## Work to be completed
Every line of the entries below from the one containing "left eye: (96, 105)" to the one containing "left eye: (167, 122)", both ends included, must be written out exactly. No other line belongs in the answer.

## Working data
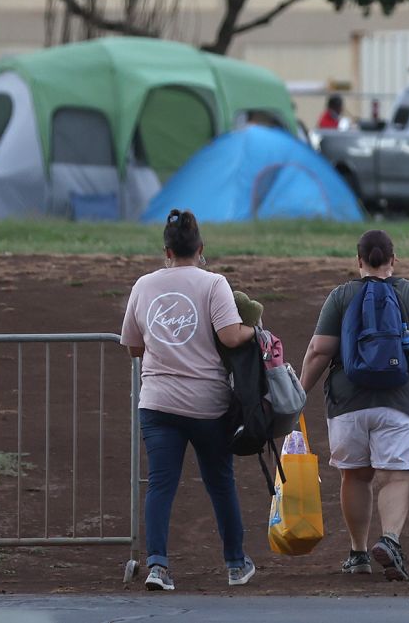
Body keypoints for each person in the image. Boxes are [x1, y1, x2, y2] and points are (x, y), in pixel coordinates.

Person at [299, 229, 409, 581]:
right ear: (394, 260)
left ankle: (358, 553)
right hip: (401, 402)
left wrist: (298, 394)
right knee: (395, 476)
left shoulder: (341, 297)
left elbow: (318, 351)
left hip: (348, 403)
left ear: (359, 261)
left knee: (355, 475)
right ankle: (389, 540)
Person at [119, 209, 259, 592]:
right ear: (201, 249)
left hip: (158, 402)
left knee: (161, 485)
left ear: (166, 251)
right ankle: (235, 563)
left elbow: (132, 345)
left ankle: (158, 566)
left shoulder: (143, 285)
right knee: (220, 483)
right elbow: (231, 336)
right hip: (207, 405)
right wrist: (254, 330)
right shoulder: (214, 284)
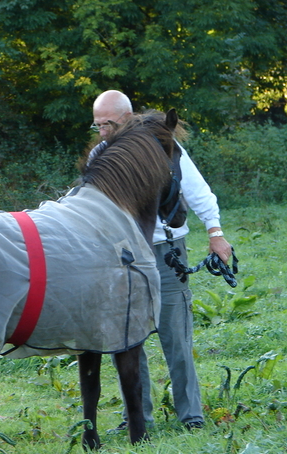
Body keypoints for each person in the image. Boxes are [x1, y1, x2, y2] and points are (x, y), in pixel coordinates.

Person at [90, 90, 232, 430]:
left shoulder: (166, 150)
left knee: (176, 336)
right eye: (96, 125)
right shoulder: (101, 154)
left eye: (108, 123)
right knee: (127, 339)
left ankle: (191, 416)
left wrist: (215, 233)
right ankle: (138, 417)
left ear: (126, 119)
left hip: (165, 253)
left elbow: (198, 191)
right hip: (121, 255)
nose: (102, 131)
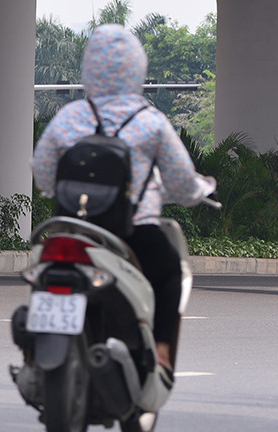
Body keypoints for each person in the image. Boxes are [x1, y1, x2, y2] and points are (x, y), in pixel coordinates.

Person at [32, 24, 216, 375]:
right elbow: (180, 183)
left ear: (89, 68)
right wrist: (200, 190)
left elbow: (42, 172)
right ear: (137, 69)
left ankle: (35, 353)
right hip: (131, 231)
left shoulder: (69, 117)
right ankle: (161, 351)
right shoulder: (151, 122)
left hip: (73, 230)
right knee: (169, 274)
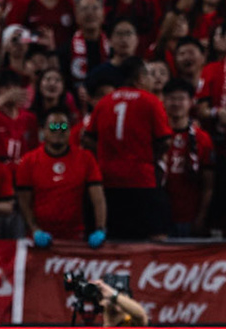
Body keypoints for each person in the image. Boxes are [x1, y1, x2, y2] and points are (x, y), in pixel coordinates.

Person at [85, 58, 171, 239]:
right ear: (140, 77)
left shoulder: (104, 102)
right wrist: (151, 156)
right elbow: (165, 141)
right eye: (149, 75)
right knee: (155, 238)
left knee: (115, 239)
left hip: (108, 181)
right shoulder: (151, 101)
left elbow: (87, 139)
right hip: (142, 180)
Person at [15, 105, 106, 247]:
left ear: (70, 130)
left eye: (63, 126)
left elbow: (98, 199)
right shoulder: (28, 161)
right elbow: (24, 202)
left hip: (75, 237)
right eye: (53, 126)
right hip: (39, 239)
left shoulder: (86, 158)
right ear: (43, 131)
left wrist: (100, 229)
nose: (58, 130)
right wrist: (35, 230)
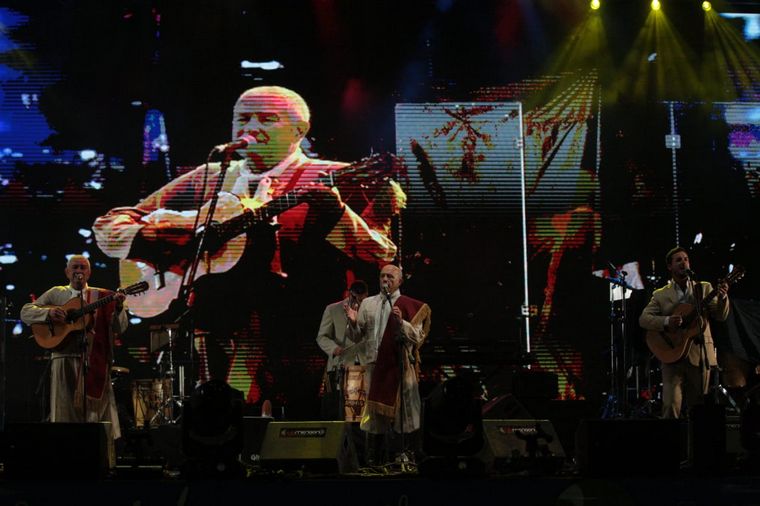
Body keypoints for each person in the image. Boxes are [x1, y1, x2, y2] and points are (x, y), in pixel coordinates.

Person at [92, 86, 405, 415]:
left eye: (266, 119)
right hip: (216, 330)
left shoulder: (337, 176)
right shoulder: (209, 177)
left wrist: (339, 214)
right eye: (242, 119)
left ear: (299, 130)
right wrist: (172, 242)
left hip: (301, 334)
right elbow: (110, 225)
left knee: (299, 420)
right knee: (218, 415)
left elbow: (382, 256)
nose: (251, 128)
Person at [20, 255, 128, 441]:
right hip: (63, 359)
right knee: (64, 412)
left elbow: (121, 328)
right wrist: (48, 313)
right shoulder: (56, 293)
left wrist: (118, 307)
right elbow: (25, 312)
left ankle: (95, 451)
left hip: (93, 361)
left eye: (83, 267)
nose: (79, 271)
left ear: (89, 273)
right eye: (75, 267)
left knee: (94, 414)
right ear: (67, 272)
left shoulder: (102, 296)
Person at [346, 264, 431, 465]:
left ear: (400, 281)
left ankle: (406, 456)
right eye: (383, 276)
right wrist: (352, 322)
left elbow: (418, 337)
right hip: (374, 366)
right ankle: (375, 461)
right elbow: (356, 337)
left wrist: (402, 322)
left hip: (400, 366)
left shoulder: (408, 305)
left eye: (390, 277)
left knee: (405, 412)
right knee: (374, 416)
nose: (385, 280)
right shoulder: (368, 304)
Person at [639, 247, 730, 419]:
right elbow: (643, 319)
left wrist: (723, 298)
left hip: (699, 354)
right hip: (671, 354)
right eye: (678, 260)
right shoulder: (660, 294)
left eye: (686, 259)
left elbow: (720, 315)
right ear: (670, 266)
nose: (684, 262)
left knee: (698, 407)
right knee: (670, 405)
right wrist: (667, 321)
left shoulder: (704, 288)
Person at [316, 279, 369, 420]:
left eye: (362, 299)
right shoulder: (333, 309)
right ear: (350, 294)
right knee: (338, 409)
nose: (358, 302)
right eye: (355, 298)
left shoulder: (370, 310)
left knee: (362, 412)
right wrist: (333, 348)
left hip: (364, 364)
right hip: (342, 365)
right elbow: (322, 336)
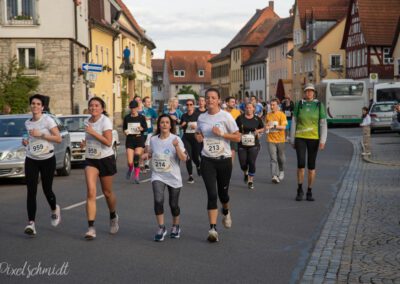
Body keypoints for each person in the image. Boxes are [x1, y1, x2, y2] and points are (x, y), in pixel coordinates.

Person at [195, 88, 240, 243]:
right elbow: (197, 132)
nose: (210, 100)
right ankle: (213, 228)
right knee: (212, 194)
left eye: (213, 98)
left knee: (223, 194)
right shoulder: (201, 117)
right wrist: (198, 137)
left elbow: (238, 137)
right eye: (208, 98)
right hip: (207, 160)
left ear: (219, 100)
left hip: (224, 159)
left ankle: (226, 210)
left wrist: (222, 134)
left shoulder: (226, 116)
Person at [22, 94, 62, 236]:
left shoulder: (48, 120)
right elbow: (29, 138)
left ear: (42, 107)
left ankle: (54, 209)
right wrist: (26, 141)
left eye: (38, 104)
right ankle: (31, 223)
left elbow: (58, 138)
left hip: (47, 159)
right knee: (31, 191)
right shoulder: (27, 123)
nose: (35, 106)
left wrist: (42, 135)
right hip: (31, 158)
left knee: (47, 189)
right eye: (33, 103)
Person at [82, 97, 119, 239]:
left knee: (107, 192)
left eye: (96, 105)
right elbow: (90, 138)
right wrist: (85, 143)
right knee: (91, 192)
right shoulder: (87, 121)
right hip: (91, 159)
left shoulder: (105, 121)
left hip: (105, 159)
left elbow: (108, 142)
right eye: (91, 105)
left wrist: (93, 133)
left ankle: (113, 215)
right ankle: (91, 228)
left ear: (102, 108)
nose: (93, 108)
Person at [148, 114, 187, 241]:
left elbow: (183, 158)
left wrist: (176, 146)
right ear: (159, 125)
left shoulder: (176, 139)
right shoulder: (153, 139)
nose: (164, 124)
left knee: (173, 204)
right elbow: (150, 153)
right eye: (162, 122)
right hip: (158, 175)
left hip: (173, 176)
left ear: (170, 125)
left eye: (167, 122)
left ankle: (176, 226)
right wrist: (145, 156)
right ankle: (161, 227)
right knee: (158, 200)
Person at [290, 83, 327, 202]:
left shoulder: (319, 105)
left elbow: (323, 124)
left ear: (314, 93)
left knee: (311, 167)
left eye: (311, 91)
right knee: (301, 164)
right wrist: (292, 138)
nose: (309, 93)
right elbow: (294, 122)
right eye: (306, 91)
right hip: (300, 137)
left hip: (313, 138)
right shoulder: (299, 104)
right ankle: (300, 189)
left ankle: (309, 190)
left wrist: (323, 140)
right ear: (304, 93)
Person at [235, 102, 264, 190]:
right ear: (245, 109)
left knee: (251, 162)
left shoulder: (257, 119)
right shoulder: (240, 118)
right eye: (247, 108)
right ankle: (245, 173)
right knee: (243, 163)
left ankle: (250, 180)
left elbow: (263, 128)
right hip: (242, 144)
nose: (248, 109)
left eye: (250, 108)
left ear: (253, 109)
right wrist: (240, 134)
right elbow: (235, 129)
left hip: (254, 143)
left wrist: (258, 132)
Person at [123, 100, 148, 183]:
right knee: (130, 162)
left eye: (134, 108)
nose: (133, 109)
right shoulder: (127, 118)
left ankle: (136, 176)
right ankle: (130, 168)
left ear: (137, 108)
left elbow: (145, 128)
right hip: (130, 140)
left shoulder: (141, 117)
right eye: (131, 108)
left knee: (136, 157)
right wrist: (125, 132)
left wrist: (141, 128)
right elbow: (124, 129)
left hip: (139, 139)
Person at [266, 98, 288, 184]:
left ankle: (281, 170)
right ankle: (274, 175)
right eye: (271, 105)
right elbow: (266, 126)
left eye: (273, 105)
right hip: (270, 139)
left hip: (280, 140)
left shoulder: (282, 114)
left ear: (277, 105)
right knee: (273, 158)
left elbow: (284, 127)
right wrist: (266, 128)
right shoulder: (268, 115)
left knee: (281, 158)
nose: (272, 106)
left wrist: (273, 126)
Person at [180, 99, 202, 183]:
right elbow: (181, 126)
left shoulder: (197, 115)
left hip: (195, 138)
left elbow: (202, 127)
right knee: (188, 157)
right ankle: (190, 176)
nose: (189, 106)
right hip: (186, 138)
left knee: (196, 157)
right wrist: (182, 125)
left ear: (193, 105)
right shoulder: (184, 116)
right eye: (187, 104)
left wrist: (195, 128)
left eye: (190, 104)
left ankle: (198, 165)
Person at [142, 96, 158, 171]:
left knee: (147, 147)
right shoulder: (140, 110)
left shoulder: (152, 111)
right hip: (141, 132)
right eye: (147, 102)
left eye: (149, 101)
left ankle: (147, 164)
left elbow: (157, 119)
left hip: (149, 131)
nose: (149, 103)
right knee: (142, 147)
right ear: (143, 103)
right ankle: (141, 162)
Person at [225, 96, 241, 163]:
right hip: (224, 135)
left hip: (234, 134)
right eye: (232, 102)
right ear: (227, 103)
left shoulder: (237, 112)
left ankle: (230, 166)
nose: (234, 103)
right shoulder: (222, 112)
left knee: (232, 151)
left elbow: (240, 123)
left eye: (234, 102)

## Task response
left eye: (96, 105)
right elbow: (90, 138)
right wrist: (85, 143)
right knee: (91, 192)
right shoulder: (87, 121)
right hip: (91, 159)
left shoulder: (105, 121)
left hip: (105, 159)
left elbow: (108, 142)
right eye: (91, 105)
left wrist: (93, 133)
left ankle: (113, 215)
right ankle: (91, 228)
left ear: (102, 108)
nose: (93, 108)
Person at [148, 114, 187, 241]:
left elbow: (183, 158)
left wrist: (176, 146)
right ear: (159, 125)
left shoulder: (176, 139)
right shoulder: (153, 139)
nose: (164, 124)
left knee: (173, 204)
right elbow: (150, 153)
right eye: (162, 122)
right hip: (158, 175)
left hip: (173, 176)
left ear: (170, 125)
left eye: (167, 122)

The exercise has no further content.